それまでは競合相手となる地域の中小の冷蔵会社と当社では、明らかに当社の給与が高かった。これではコスト競争で勝てない。そのため管理職は全員給与カットを余儀なくされました。
いまだにロジグループと他のニチレイグループ企業の間には、管理職の給与間格差があります。ロジグループのほうが、東京では3%、九州や北海道だと10% 安い。ですから、私が社長に就任して、各社に挨拶回りをすると、「娘が結婚するまではニチレイの社員でいたかった」「(給与が安くて)銀行がなかなかお金を貸してくれない」といった恨みつらみの声を、社員からずいぶん聞かされました。ロジグループの社員は相当不満を抱えていると感じ、一度、ES 調査をやってどういう思いを抱いているのかを明らかにしないといけないと思ったのです。

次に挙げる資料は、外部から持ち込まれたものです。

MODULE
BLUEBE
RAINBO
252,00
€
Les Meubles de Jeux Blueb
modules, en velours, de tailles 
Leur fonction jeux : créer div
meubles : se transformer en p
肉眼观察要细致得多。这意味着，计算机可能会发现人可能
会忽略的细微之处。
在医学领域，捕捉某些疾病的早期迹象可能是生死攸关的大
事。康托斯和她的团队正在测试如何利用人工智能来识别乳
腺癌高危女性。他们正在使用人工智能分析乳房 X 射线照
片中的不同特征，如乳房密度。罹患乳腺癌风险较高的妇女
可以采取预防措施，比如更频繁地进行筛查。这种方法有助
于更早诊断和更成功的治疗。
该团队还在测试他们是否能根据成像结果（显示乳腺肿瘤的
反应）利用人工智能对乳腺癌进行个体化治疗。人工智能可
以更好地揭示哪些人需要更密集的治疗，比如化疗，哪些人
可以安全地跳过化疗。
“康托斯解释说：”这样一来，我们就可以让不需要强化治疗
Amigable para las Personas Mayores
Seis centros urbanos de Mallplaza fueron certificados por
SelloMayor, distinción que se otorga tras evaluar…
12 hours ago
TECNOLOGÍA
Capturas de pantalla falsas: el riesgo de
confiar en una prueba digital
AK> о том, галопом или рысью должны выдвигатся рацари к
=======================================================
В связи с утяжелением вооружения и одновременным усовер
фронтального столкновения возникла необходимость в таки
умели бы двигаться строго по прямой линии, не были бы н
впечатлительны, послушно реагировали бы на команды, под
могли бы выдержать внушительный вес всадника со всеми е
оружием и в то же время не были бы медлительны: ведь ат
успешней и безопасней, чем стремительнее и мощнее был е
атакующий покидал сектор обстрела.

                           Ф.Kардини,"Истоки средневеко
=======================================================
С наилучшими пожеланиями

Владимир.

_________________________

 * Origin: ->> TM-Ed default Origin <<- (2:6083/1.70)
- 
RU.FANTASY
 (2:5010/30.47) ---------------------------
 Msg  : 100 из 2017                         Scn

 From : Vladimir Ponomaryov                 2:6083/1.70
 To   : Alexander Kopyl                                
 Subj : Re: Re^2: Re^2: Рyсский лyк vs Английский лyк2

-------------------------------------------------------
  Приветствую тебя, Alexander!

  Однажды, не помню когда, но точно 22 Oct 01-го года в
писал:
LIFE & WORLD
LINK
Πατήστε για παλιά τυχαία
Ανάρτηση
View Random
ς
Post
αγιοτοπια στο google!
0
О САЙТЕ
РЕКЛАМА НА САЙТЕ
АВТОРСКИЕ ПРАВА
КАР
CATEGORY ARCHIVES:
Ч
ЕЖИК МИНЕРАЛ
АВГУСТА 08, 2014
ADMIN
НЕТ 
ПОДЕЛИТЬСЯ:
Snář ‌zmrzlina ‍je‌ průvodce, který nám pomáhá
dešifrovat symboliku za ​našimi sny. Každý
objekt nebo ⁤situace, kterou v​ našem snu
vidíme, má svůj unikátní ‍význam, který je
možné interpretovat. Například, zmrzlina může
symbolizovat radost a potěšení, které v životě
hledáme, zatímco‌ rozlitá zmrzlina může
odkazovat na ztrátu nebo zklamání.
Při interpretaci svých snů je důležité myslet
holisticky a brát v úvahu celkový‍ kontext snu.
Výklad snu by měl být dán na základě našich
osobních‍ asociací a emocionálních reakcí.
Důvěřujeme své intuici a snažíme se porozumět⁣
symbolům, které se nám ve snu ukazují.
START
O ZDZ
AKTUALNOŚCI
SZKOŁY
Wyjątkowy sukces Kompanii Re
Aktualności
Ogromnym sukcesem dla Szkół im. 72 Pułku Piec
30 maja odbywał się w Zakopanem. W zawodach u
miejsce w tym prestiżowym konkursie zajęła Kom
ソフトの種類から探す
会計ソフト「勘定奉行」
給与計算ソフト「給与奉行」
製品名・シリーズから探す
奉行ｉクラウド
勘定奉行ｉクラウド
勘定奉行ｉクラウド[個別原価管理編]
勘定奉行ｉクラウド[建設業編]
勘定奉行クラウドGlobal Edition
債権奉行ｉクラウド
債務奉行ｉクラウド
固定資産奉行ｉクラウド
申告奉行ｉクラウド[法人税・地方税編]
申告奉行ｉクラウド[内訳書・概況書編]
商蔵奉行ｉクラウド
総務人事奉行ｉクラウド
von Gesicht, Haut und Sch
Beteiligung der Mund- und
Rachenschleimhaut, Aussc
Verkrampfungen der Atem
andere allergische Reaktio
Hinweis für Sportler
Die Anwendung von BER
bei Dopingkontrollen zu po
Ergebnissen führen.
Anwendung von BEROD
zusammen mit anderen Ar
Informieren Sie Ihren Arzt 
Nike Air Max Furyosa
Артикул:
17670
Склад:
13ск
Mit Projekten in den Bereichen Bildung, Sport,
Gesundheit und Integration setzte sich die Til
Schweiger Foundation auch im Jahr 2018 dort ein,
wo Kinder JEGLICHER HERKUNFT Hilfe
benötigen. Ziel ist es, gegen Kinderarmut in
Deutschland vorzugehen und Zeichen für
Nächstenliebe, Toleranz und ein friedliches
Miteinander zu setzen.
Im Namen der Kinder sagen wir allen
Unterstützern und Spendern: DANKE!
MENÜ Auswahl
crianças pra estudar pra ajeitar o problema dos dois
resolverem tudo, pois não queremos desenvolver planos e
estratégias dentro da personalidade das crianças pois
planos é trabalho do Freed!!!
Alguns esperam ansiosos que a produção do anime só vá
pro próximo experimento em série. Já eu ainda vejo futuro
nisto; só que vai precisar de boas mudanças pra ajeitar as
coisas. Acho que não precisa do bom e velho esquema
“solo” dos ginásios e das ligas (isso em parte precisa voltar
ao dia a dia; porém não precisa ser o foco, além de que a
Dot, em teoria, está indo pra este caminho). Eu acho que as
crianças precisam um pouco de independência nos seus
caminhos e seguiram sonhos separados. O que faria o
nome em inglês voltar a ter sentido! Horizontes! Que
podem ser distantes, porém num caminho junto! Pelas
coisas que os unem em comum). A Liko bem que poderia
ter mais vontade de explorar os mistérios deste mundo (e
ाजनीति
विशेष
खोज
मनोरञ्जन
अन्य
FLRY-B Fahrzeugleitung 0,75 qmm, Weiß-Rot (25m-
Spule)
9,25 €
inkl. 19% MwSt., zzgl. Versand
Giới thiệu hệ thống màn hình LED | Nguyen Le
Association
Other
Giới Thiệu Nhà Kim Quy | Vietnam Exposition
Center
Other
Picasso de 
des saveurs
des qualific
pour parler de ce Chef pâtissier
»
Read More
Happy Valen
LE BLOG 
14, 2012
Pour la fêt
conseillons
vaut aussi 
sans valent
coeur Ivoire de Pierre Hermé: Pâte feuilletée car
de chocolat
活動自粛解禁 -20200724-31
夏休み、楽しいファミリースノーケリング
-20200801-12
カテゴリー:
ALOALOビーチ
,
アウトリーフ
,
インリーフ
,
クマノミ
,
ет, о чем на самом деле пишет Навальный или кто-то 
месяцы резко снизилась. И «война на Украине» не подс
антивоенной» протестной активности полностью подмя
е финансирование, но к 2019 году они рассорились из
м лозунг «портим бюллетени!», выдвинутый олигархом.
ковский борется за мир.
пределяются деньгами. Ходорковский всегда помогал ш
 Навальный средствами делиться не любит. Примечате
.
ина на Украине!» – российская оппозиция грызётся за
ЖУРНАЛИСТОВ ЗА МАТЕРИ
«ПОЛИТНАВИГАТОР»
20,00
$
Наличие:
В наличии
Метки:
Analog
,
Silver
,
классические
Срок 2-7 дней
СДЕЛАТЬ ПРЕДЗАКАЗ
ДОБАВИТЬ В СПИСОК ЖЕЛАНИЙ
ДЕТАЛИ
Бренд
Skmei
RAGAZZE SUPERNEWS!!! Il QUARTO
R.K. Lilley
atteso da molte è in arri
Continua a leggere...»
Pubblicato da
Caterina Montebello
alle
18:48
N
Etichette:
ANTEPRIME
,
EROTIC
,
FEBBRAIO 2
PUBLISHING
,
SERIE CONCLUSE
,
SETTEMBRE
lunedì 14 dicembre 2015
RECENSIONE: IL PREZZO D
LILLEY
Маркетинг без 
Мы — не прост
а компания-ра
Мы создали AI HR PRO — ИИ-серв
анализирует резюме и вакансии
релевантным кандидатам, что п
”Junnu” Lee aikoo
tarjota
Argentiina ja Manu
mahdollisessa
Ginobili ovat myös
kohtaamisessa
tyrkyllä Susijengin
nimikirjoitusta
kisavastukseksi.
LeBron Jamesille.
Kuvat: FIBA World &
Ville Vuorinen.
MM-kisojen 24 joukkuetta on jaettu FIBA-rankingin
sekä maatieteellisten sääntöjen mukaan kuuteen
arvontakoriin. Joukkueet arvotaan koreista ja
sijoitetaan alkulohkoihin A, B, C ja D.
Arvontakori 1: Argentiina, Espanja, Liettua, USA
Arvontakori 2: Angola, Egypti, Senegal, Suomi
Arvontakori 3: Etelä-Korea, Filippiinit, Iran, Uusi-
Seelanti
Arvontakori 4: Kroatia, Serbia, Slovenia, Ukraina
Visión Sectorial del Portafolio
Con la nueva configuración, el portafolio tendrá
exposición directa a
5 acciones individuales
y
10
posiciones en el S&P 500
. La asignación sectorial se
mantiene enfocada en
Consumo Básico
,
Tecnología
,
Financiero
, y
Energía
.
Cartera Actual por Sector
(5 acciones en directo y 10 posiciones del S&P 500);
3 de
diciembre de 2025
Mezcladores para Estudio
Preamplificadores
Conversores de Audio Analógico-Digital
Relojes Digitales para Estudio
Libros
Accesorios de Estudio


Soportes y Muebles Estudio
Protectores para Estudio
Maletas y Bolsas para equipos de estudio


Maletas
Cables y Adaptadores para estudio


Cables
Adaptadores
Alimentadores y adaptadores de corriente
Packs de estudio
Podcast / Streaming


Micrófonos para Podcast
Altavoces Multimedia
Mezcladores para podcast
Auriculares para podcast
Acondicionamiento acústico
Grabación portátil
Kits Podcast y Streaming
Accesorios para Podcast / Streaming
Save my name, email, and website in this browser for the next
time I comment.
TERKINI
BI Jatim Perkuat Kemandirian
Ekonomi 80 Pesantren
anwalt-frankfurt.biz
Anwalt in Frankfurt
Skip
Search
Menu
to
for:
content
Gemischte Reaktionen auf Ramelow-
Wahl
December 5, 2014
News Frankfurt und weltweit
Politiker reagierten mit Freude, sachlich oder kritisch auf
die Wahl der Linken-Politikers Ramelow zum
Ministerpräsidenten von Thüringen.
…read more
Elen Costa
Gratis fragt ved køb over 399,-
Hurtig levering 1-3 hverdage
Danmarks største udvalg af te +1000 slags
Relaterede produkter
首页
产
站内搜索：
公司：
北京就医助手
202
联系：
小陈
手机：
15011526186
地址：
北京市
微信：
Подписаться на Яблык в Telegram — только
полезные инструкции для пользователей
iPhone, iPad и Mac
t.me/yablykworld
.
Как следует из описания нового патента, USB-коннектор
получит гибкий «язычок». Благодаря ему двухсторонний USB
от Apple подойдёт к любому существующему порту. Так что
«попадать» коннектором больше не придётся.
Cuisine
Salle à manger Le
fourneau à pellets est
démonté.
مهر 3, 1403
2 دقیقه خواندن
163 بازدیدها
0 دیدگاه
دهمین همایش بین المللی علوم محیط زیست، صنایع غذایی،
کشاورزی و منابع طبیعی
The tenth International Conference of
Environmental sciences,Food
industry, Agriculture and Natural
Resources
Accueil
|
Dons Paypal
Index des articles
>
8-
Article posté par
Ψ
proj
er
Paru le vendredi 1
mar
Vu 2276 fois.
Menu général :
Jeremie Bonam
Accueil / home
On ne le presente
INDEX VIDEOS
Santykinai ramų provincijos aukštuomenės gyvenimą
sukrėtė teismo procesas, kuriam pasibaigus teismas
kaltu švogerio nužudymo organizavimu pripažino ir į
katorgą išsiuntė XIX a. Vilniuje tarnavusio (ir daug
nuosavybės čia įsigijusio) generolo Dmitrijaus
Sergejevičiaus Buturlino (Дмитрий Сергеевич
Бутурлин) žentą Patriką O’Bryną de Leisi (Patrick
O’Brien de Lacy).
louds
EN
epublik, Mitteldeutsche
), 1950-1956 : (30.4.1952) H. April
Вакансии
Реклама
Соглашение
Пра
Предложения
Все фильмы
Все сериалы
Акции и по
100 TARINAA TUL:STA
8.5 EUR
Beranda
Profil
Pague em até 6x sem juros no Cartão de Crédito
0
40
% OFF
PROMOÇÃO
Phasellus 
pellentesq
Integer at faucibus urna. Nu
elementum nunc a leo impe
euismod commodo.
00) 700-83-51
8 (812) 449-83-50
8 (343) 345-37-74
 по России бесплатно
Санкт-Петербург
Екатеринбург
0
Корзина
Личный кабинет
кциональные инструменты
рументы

もっとも、やりたくないなぁというのが正直な気持ちでした。「自分の職場に満足していますか」「経営方針を理解していますか」などという設問に対しては、やはり上長に厳しい結果になりますからね。ただ、不満があることだけわかっても意味がないので、原因を探るために記述欄も設けました。
── ES 調査と同時期にCS(顧客満足度)調査も行ったそうですね。
村井
そもそもES 調査の目的は、ナンバーワン企業になるための施策です。ニチレイグループの発想と行動の原点は、「ひたすらお客様のために」というもの。お客様第一を貫くには、現場で日々お客様と接する社員1 人ひとりが仕事を通じて働きがいを感じていなければ、お客様の満足度を高めることはできません。課題を改善していくためにも、お客様はどのように我々を評価しているのか、当社の実際の姿を把握したかったのです。
率直なご意見を伺うために、CS 調査はインタビュー方式で行いました。お客様からの「仕事はまじめだが提案が少ない」というご意見は、耳が痛かったですね。ある事業所では、受付窓口の電話の応対が横柄だと名指しされたこともありました。社員が仕事や職場に不満を抱えていては、こうしたお客様のご不満を改善していくことはできません。
部下を育成するマインドを醸成
── ES 調査からは、どういったことがわかったのですか。
村井
満足度の高低は、物流センターや運送事業所ごとにはっきりと分かれたということです。無記名の調査ですから、誰が何を言ったということはわかりませんが、その職場の満足度については明らかになります。
さらに満足度の高低は、センター長や所長のリーダーシップで大きく左右されることもわかりました。上司と部下のコミュニケーションがうまくいっている職場は満足度が高い。ですから、2007 年から2008 年にかけて、ロジグループの全役職者465 名にコーチング研修を受講させました。聴く・話すというコミュニケーションの基本スキルとともに、部下を育てるというマインドを学ぶことをめざしたのです。特にロジグループにはどうも、ほめる文化が欠けている。そのあたりのことも含めて人事に頼んだのです。
私自身はコーチング研修を受けたことはないのですが、本はずいぶん読んでいました。スポーツ分野はもちろん、ビジネスの現場でもコーチングは有効だと思えたのです。